___ GIVEN DATA ___
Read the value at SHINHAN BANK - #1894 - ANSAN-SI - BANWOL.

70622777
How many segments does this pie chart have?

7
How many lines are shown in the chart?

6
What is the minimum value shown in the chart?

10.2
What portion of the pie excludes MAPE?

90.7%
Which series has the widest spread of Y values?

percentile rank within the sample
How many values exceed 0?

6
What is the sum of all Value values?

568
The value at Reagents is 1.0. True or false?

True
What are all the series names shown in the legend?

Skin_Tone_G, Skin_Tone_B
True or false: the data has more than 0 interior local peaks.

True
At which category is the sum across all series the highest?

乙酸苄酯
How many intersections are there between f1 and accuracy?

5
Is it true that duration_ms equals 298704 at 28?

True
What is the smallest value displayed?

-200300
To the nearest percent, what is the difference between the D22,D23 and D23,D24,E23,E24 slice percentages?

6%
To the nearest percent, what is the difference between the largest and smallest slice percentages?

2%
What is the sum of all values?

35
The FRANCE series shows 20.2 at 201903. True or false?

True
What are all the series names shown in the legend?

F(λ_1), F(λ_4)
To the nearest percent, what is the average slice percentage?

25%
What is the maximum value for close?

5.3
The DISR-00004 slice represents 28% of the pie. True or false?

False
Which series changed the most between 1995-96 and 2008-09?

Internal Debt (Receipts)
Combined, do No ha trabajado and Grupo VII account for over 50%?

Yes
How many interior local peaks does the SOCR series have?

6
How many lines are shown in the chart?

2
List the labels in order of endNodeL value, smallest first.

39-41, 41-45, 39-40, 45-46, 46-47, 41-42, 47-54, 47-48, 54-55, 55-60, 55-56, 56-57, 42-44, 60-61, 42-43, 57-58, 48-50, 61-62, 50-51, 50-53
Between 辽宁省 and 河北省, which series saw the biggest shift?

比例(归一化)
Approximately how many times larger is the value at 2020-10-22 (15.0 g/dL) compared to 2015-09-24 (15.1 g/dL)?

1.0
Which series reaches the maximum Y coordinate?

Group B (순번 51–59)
___
EXERCISE INSTRUCTIONS
Convert the records above, starting with the first line and going on through the line containing "At which category", into a Markdown table with the columns Row and Line, giving each non-blank line its own numbered row and leaving out blank lines.

WORKED SOLUTION
| Row | Line |
|---|---|
| 1 | Read the value at SHINHAN BANK - #1894 - ANSAN-SI - BANWOL. |
| 2 | 70622777 |
| 3 | How many segments does this pie chart have? |
| 4 | 7 |
| 5 | How many lines are shown in the chart? |
| 6 | 6 |
| 7 | What is the minimum value shown in the chart? |
| 8 | 10.2 |
| 9 | What portion of the pie excludes MAPE? |
| 10 | 90.7% |
| 11 | Which series has the widest spread of Y values? |
| 12 | percentile rank within the sample |
| 13 | How many values exceed 0? |
| 14 | 6 |
| 15 | What is the sum of all Value values? |
| 16 | 568 |
| 17 | The value at Reagents is 1.0. True or false? |
| 18 | True |
| 19 | What are all the series names shown in the legend? |
| 20 | Skin_Tone_G, Skin_Tone_B |
| 21 | True or false: the data has more than 0 interior local peaks. |
| 22 | True |
| 23 | At which category is the sum across all series the highest? |